__TASK DIRECTIONS__
Across all the entries below, count each line that holds "Средства" and report the figure only.

__STORED DATA__
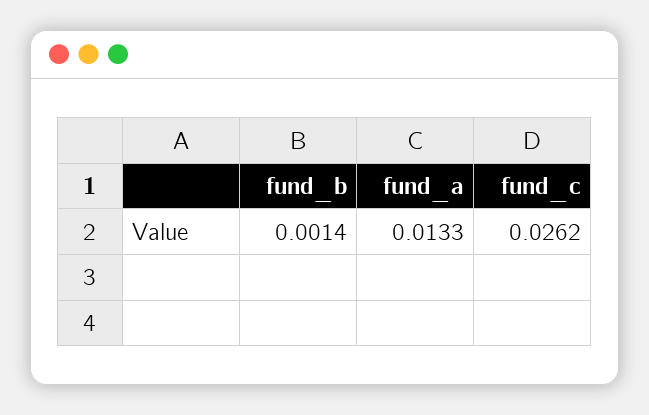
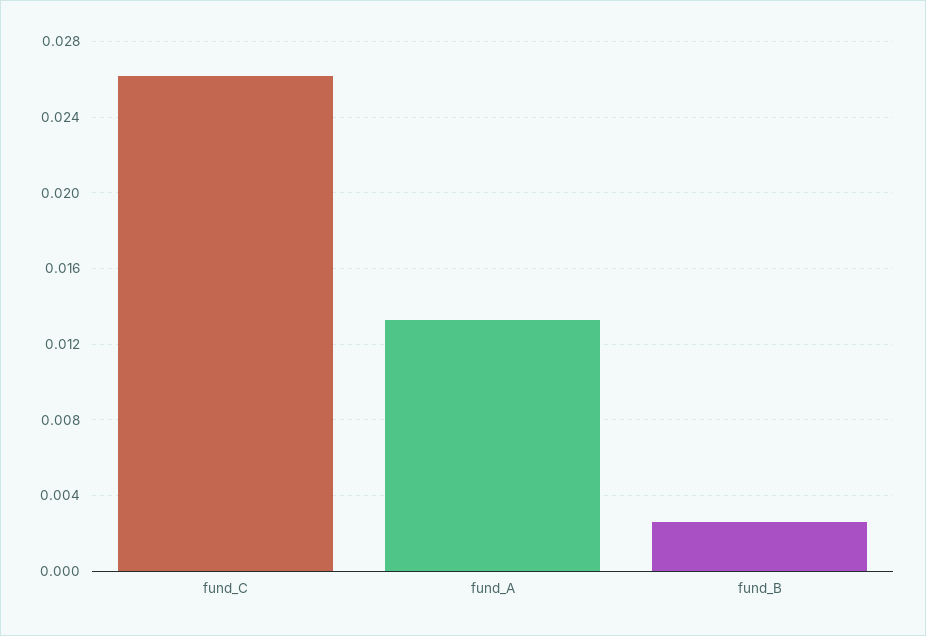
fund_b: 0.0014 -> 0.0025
---
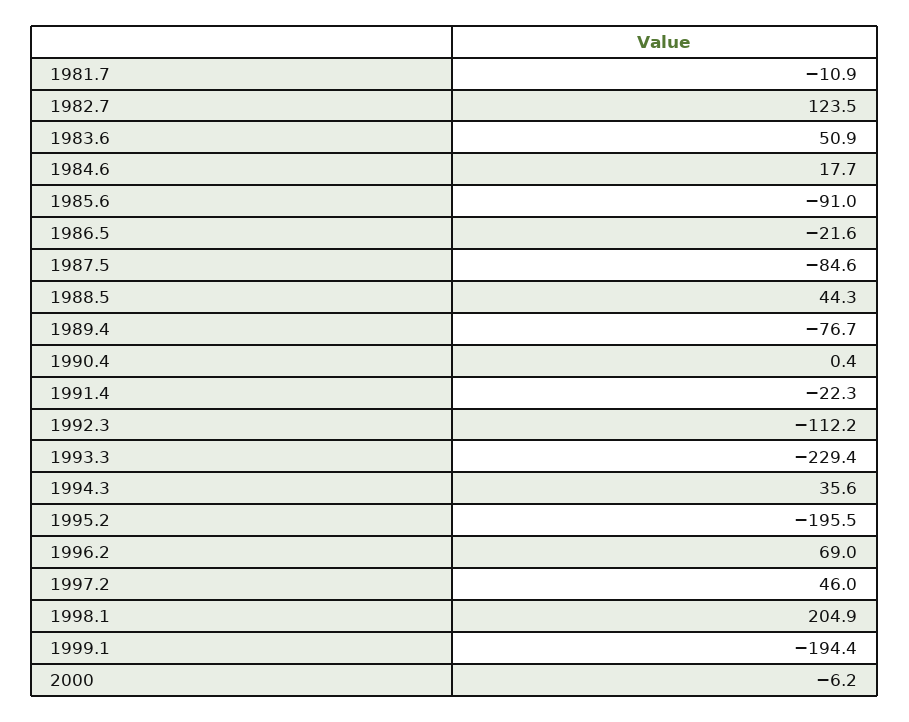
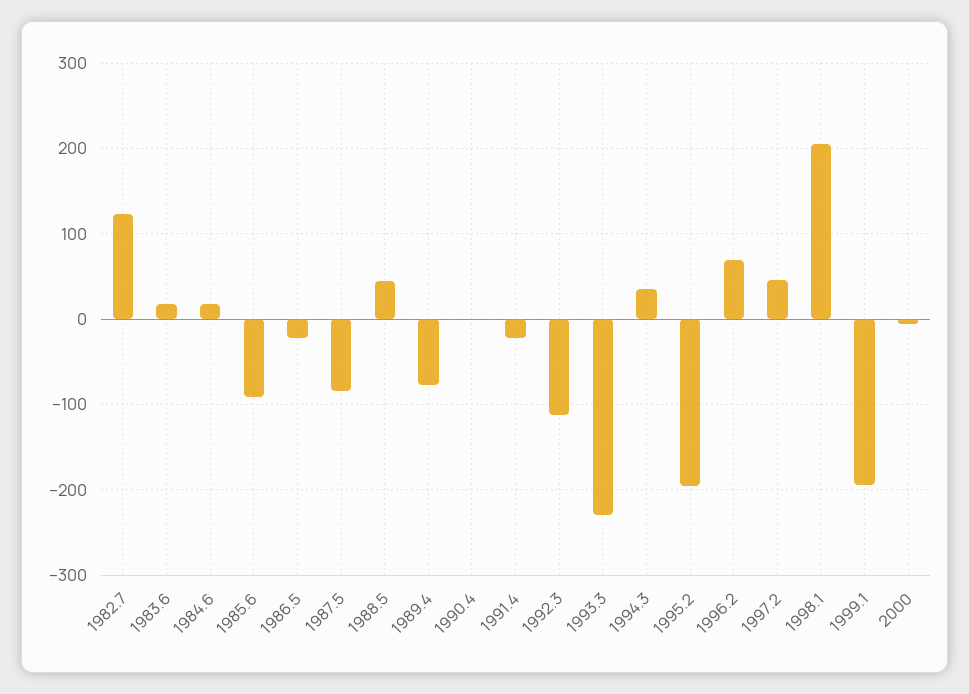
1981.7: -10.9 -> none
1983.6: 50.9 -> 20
* * *
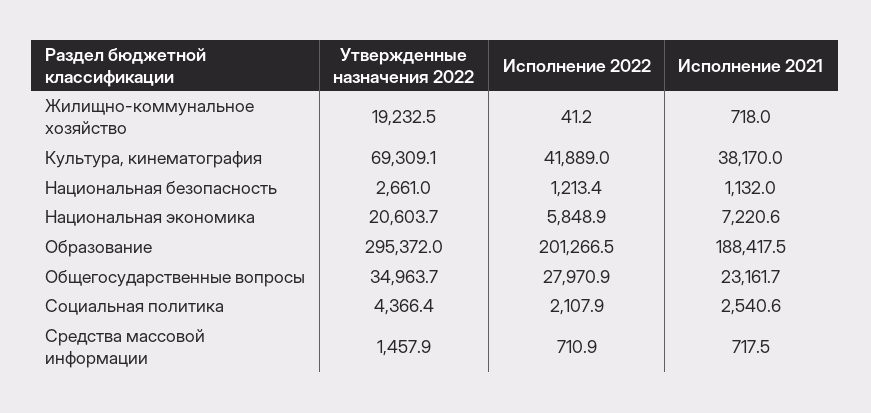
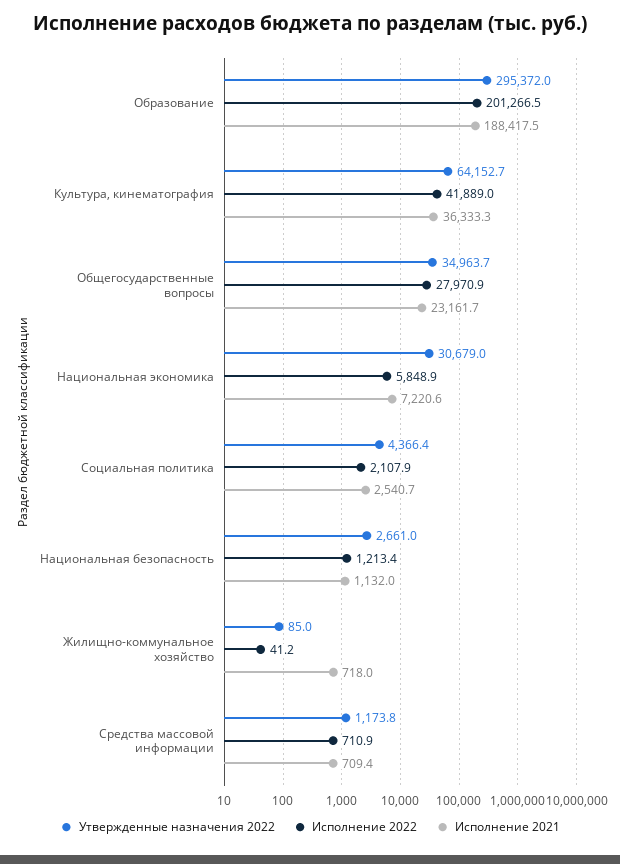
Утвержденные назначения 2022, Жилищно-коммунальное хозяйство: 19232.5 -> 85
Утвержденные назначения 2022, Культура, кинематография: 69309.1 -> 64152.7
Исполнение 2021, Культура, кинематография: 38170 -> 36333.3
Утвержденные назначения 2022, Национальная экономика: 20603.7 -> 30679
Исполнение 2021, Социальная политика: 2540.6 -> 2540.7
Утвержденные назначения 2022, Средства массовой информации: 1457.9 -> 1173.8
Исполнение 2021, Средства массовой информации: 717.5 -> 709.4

__TASK SOLUTION__
2